Provided passage Block Start

- Mangueshi Location in Goa, India Mangueshi Mangueshi (India)
- Coordinates: 15°26′48″N 73°58′12″E﻿ / ﻿15.446595°N 73.970067°E
- Country: India
- State: Goa
- District: North Goa

Languages
- • Official: Konkani
- Time zone: UTC+5:30 (IST)
- PIN: 403404
- Vehicle registration: GA
- Nearest city: Ponda
- Website: goa.gov.in

= Mangueshi =

Mangueshi is a village located within Ponda taluka in the coastal state of Goa, India. Mangueshi or Mangueshim are other variations for the same name.

Entrance path to Mangeshi Temple

View of Shri Mangeshi Temple Lake.jpg

==History==
The original site of Mangueshi Temple is Kushasthali or Cortalim in Salcette taluka. To avoid the increasing Portuguese missionary activities in Goa, the GSB community was afraid for the safety of the temples and idols. Hence the families worshipping Shree Shantadurga and Shree Manguesh, on a moonless night, leaving their homes and hearths crossed over the Zuari River to a safer region which was under the rule of the Muslim King Adilshah.

Provided passage Block End

Problem statement
Can you echo, word for word, the portion of the Mangueshi text starting at "Mangueshi is a" and ending at "Muslim King Adilshah."?

Input data Block Start

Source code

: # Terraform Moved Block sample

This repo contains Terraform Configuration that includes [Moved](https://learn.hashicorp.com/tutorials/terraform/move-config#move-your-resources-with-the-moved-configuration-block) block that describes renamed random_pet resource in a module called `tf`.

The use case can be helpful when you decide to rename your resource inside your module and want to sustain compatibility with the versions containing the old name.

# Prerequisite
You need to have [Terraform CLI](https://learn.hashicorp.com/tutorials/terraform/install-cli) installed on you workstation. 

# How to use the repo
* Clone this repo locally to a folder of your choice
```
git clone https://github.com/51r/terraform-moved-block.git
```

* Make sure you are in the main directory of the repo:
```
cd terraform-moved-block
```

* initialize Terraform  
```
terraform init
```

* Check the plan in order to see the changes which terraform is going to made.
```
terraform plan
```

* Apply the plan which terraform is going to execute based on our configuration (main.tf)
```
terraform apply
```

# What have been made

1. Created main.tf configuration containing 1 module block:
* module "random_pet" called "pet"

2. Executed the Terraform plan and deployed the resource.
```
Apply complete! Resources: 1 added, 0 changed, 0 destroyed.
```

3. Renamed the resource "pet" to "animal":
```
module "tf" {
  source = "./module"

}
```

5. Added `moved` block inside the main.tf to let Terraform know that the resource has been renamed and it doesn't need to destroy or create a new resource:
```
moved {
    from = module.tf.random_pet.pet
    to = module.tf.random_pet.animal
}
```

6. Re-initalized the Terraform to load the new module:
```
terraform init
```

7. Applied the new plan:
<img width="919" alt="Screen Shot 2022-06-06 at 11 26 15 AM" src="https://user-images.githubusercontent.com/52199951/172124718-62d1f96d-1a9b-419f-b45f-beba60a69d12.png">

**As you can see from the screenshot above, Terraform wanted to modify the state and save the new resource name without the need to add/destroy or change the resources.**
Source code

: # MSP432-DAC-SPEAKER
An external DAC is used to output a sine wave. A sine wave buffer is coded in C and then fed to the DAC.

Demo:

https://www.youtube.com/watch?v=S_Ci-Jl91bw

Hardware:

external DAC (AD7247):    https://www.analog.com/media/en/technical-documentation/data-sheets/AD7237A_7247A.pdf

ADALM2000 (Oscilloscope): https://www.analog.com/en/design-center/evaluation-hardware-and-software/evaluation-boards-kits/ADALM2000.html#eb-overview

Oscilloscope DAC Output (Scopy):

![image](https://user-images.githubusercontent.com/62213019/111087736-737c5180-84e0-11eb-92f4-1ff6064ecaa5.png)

Input data Block End

Task answer
Mangueshi is a village located within Ponda taluka in the coastal state of Goa, India. Mangueshi or Mangueshim are other variations for the same name.

Entrance path to Mangeshi Temple

View of Shri Mangeshi Temple Lake.jpg

==History==
The original site of Mangueshi Temple is Kushasthali or Cortalim in Salcette taluka. To avoid the increasing Portuguese missionary activities in Goa, the GSB community was afraid for the safety of the temples and idols. Hence the families worshipping Shree Shantadurga and Shree Manguesh, on a moonless night, leaving their homes and hearths crossed over the Zuari River to a safer region which was under the rule of the Muslim King Adilshah.